» **Tarefa proposta 1**
Devolva, sem nenhuma alteração, o trecho do relato sobre o NHS que vai de "Eu havia chegado" a "respeitada que existe.".
» **Tarefa proposta 2**
Dê prosseguimento ao relato sobre o NHS a partir da última frase apresentada.

» **Texto extraído**
%%

E eu que só comecei a ver o SUS agora?
Sabia que, até hoje, nenhum país com mais de 100 milhões de habitantes ousou oferecer saúde gratuita para todos os seus habitantes? Nem eu!
Cintia Bailey
cintia.bailey@outlook.com
Há dois anos, senti que precisava de uma mudança na minha carreira. Eu não estava completamente feliz com o meu emprego e temia as manhãs de segunda-feira. Sabe aquela ansiedade que já começa na tarde do domingo?
Eu havia chegado à conclusão de que não poderia passar o resto da minha vida indo de um salário para o outro, não tirando muito prazer de algo que ocupava tanto do meu tempo.
Duas coisas importaram quando decidi deixar meu emprego: queria ainda algo perto da minha casa (eu estava indo de bicicleta para o trabalho) e precisava ser significativo. Eu não queria apenas sentar, trabalhar, ser paga e não sentir que o que eu fazia tinha alguma importância – eu precisava, pelo menos, me importar com o que a organização representava.
Então, vi uma vaga abrir para uma pessoa ingressar no time de Comunicação do meu hospital local. Eles estavam até pagando um pouco menos do que o meu salário na época, mas lembro de ter pensado que não existia, ao meu redor, um emprego melhor do que permanecer na minha área e trabalhar para, possivelmente, a instituição britânica mais respeitada que existe.
É verdade, algumas pessoas terão suas decepções pessoais com o Serviço Nacional de Saúde (National Health Service – NHS): demora nos procedimentos, qualidade do serviço em algumas áreas, etc. Mas, aqui, o que sempre notei é que ninguém toca no NHS. Ele pertence ao povo e ninguém ousa corrompê-lo ou diminuí-lo de qualquer forma.
Mas… de volta à minha história.
Apliquei para a vaga e fui convidada para uma entrevista. No dia, pude ver duas outras pessoas que também estavam lá para serem entrevistadas, como eu, para a mesma vaga. Ambas britânicas. Imediatamente, me senti incapaz e pequena. Uma estrangeira tentando trabalhar na área de comunicação, onde o Inglês claro, falado e escrito é simplesmente um critério essencial? Sério? Acorda, menina!

%%

[Entradas salvas]

%%

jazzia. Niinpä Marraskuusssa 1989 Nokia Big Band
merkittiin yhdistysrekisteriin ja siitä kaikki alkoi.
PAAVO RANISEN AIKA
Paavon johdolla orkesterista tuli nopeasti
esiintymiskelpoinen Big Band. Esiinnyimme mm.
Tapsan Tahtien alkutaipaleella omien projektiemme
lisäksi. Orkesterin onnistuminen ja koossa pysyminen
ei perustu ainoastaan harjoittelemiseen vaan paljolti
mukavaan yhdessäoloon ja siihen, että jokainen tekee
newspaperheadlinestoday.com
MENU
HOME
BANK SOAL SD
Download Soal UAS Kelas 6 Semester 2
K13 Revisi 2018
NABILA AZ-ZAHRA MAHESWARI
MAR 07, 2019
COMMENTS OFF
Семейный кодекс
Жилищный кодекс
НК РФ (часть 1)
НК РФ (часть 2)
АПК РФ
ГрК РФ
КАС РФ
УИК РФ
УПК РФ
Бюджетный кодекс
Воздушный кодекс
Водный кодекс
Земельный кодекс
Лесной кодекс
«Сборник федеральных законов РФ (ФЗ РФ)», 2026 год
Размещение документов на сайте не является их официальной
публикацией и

%%

» **Resposta esperada 1**
Eu havia chegado à conclusão de que não poderia passar o resto da minha vida indo de um salário para o outro, não tirando muito prazer de algo que ocupava tanto do meu tempo.
Duas coisas importaram quando decidi deixar meu emprego: queria ainda algo perto da minha casa (eu estava indo de bicicleta para o trabalho) e precisava ser significativo. Eu não queria apenas sentar, trabalhar, ser paga e não sentir que o que eu fazia tinha alguma importância – eu precisava, pelo menos, me importar com o que a organização representava.
Então, vi uma vaga abrir para uma pessoa ingressar no time de Comunicação do meu hospital local. Eles estavam até pagando um pouco menos do que o meu salário na época, mas lembro de ter pensado que não existia, ao meu redor, um emprego melhor do que permanecer na minha área e trabalhar para, possivelmente, a instituição britânica mais respeitada que existe.

» **Resposta esperada 2**
No entanto, eles me escolheram. Contei imediatamente para minha irmã que, sendo médica no Brasil, tem uma admiração pelo NHS e tudo o que ele representa para o nosso SUS. Eu, boba, só descobri tarde que o SUS foi criado no Brasil com a redemocratização do país e a promulgação da Constituição de 1988, tendo como uma de suas inspirações o NHS. Gente, o SUS é o maior programa de saúde pública do mundo!
Enfim, eu comecei a trabalhar em uma pequena equipe, em um pequeno escritório, nos fundos de uma área de internação cirúrgica, mas com uma vista incrível para a entrada do hospital.
Alguns dias depois, vi um táxi parar lá fora e um homem cair do banco de trás na calçada. Rapidamente, uma equipe clínica saiu correndo do pronto-socorro para dar suporte cardíaco a este senhor, no chão, sob chuva.
Eu soube, naquele momento, que estava trabalhando no lugar certo.
Depois de alguns meses na minha nova posição, a pandemia chegou. Filmei, fotografei e entrevistei colegas durante todo esse tempo e vi, dentro deste hospital, nada além de cuidado, compaixão, devoção à profissão. Fora do hospital, uma manifestação de amor e respeito pelo NHS nunca visto antes.
Você enxerga o SUS? Seus profissionais de saúde têm o cuidado, compaixão e dedicação ao que fazem tanto quanto os daqui – mesmo com todas as faltas. Faltas que o NHS nunca sentiu.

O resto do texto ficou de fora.